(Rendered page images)
####################
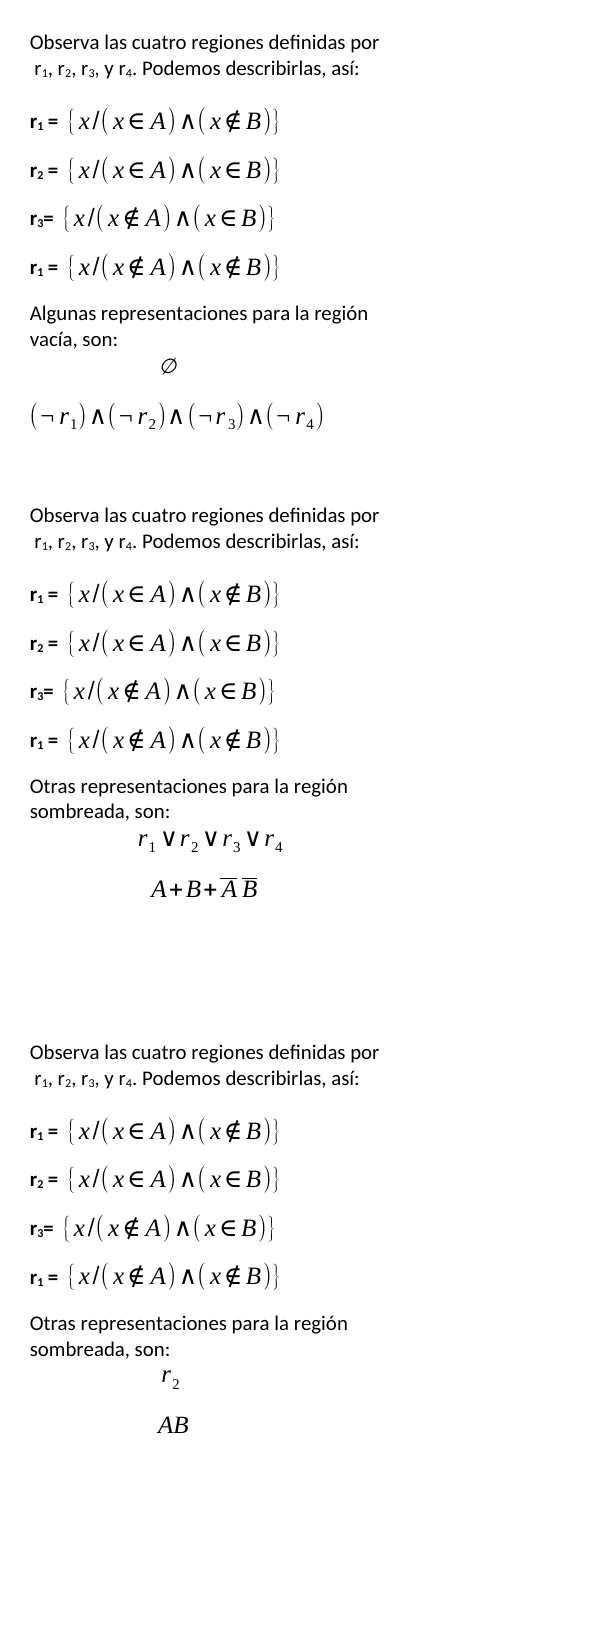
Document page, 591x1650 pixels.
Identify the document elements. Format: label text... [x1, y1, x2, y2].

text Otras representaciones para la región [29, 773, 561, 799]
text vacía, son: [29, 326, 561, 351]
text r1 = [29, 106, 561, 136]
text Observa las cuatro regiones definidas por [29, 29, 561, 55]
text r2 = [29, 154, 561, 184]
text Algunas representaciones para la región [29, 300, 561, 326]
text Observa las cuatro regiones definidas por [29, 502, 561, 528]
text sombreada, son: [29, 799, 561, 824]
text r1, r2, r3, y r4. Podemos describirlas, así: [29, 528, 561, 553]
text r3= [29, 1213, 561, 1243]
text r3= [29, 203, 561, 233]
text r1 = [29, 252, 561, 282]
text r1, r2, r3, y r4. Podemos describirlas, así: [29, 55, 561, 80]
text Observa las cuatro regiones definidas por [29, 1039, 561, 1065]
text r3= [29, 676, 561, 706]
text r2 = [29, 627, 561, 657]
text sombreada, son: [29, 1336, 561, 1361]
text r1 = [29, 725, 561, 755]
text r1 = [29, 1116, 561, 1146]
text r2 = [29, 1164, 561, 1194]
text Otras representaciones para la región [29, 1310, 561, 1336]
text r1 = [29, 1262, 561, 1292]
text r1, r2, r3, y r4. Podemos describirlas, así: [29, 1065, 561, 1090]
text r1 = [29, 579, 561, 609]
####################
TASK DESCRIPTION: What is needed is an exact output of the records above, with every picture left out.

TASK ANSWER:
Document page, 591x1650 pixels.
Identify the document elements. Format: label text... [x1, y1, x2, y2].

text Otras representaciones para la región [29, 773, 561, 799]
text vacía, son: [29, 326, 561, 351]
text r1 = [29, 106, 561, 136]
text Observa las cuatro regiones definidas por [29, 29, 561, 55]
text r2 = [29, 154, 561, 184]
text Algunas representaciones para la región [29, 300, 561, 326]
text Observa las cuatro regiones definidas por [29, 502, 561, 528]
text sombreada, son: [29, 799, 561, 824]
text r1, r2, r3, y r4. Podemos describirlas, así: [29, 528, 561, 553]
text r3= [29, 1213, 561, 1243]
text r3= [29, 203, 561, 233]
text r1 = [29, 252, 561, 282]
text r1, r2, r3, y r4. Podemos describirlas, así: [29, 55, 561, 80]
text Observa las cuatro regiones definidas por [29, 1039, 561, 1065]
text r3= [29, 676, 561, 706]
text r2 = [29, 627, 561, 657]
text sombreada, son: [29, 1336, 561, 1361]
text r1 = [29, 725, 561, 755]
text r1 = [29, 1116, 561, 1146]
text r2 = [29, 1164, 561, 1194]
text Otras representaciones para la región [29, 1310, 561, 1336]
text r1 = [29, 1262, 561, 1292]
text r1, r2, r3, y r4. Podemos describirlas, así: [29, 1065, 561, 1090]
text r1 = [29, 579, 561, 609]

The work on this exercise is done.